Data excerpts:
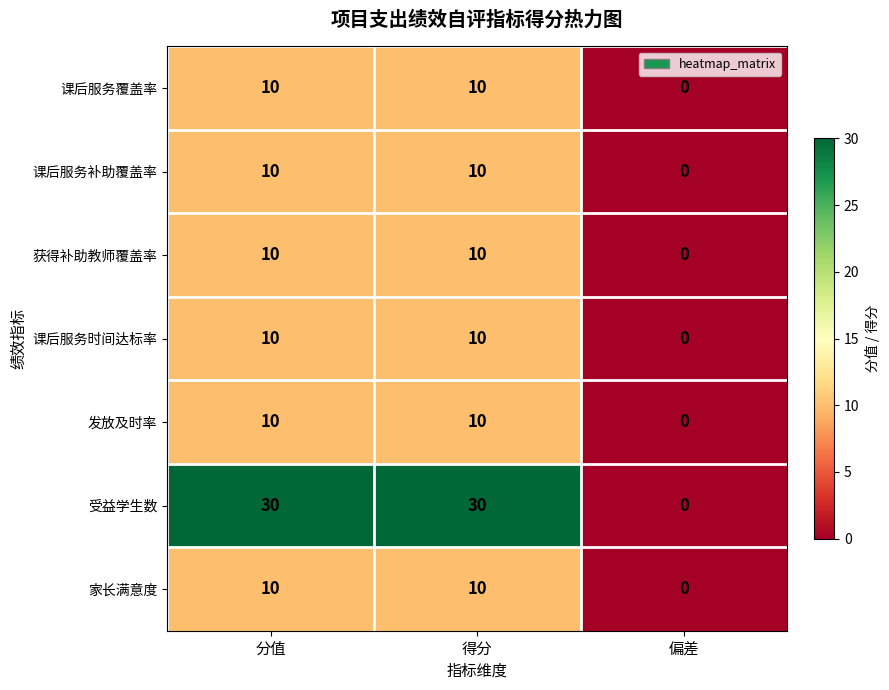

What is the approximate value of 课后服务覆盖率 at 得分?

10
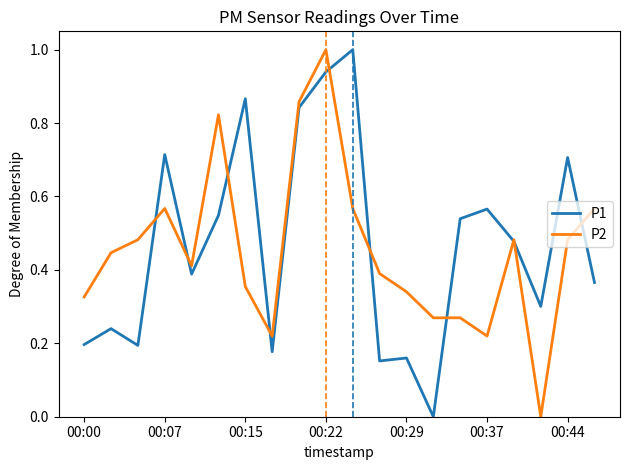

What is the maximum value shown in the chart?

1.0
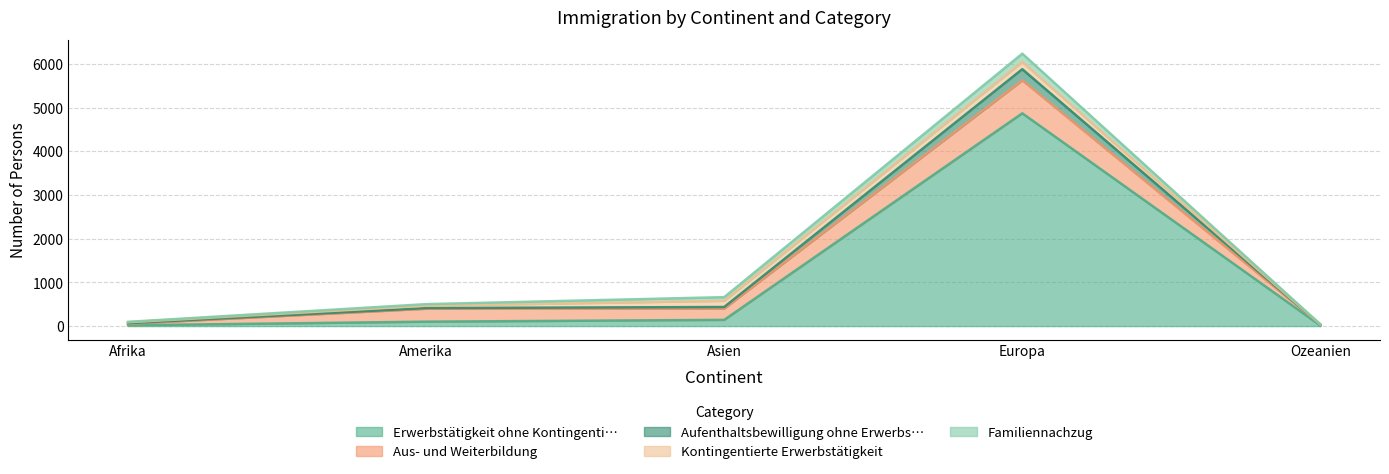

What are all the series names shown in the legend?

Erwerbstätigkeit ohne Kontingenti…, Aus- und Weiterbildung, Aufenthaltsbewilligung ohne Erwerbs…, Kontingentierte Erwerbstätigkeit, Familiennachzug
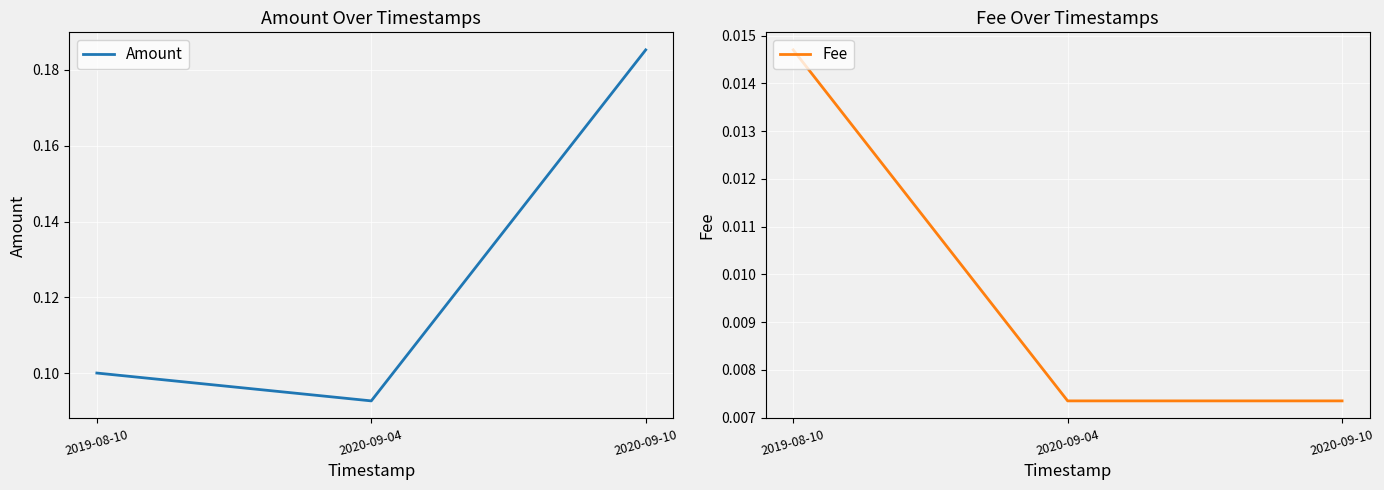

At which category is the sum across all series the highest?

2020-09-10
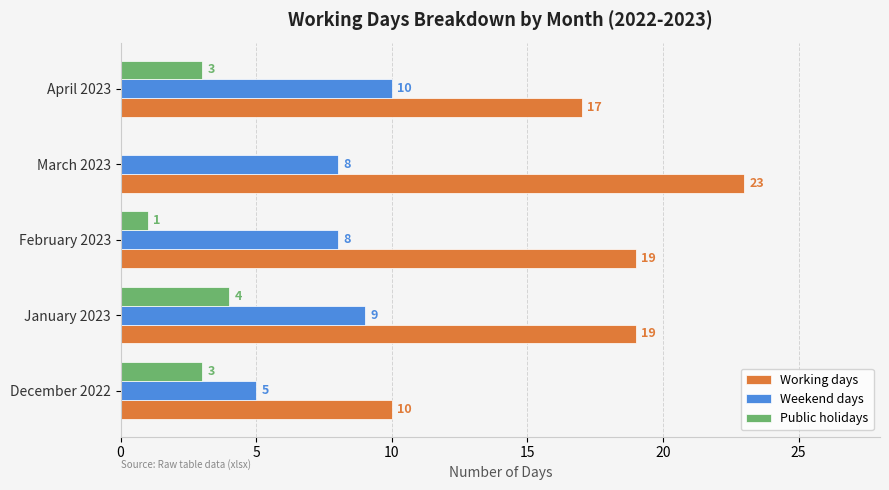

Which category has the highest value in the Public holidays series?

January 2023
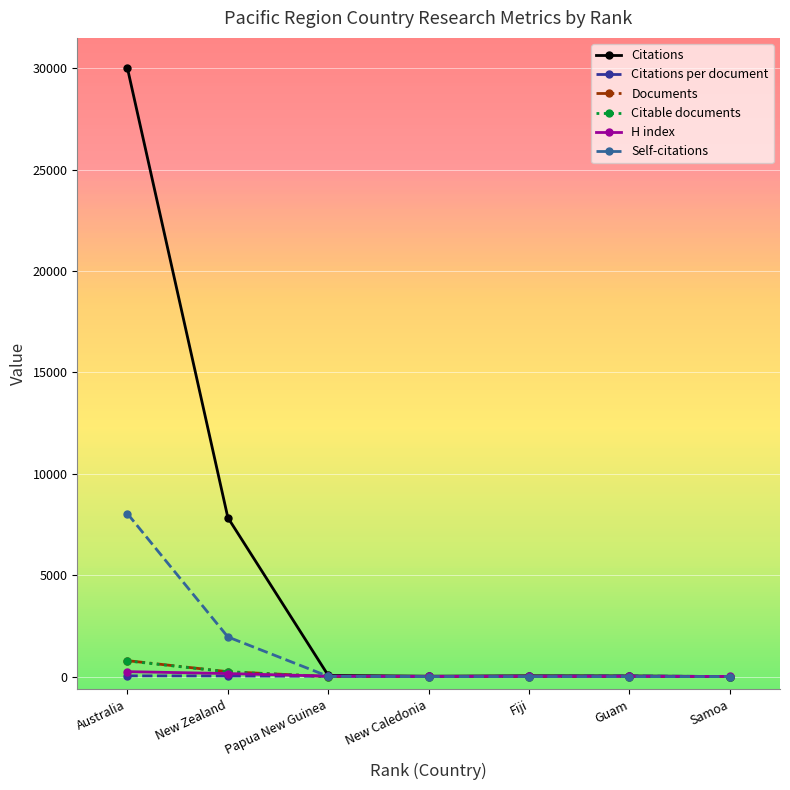

What is the value of the Citations per document point at the 6th from the left?

32.0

Task instructions:
Gather every line of the records that contains the string "value", treating uppercase and lowercase as different.

Response:
What is the approximate value of 课后服务覆盖率 at 得分?
What is the maximum value shown in the chart?
Which category has the highest value in the Public holidays series?
What is the value of the Citations per document point at the 6th from the left?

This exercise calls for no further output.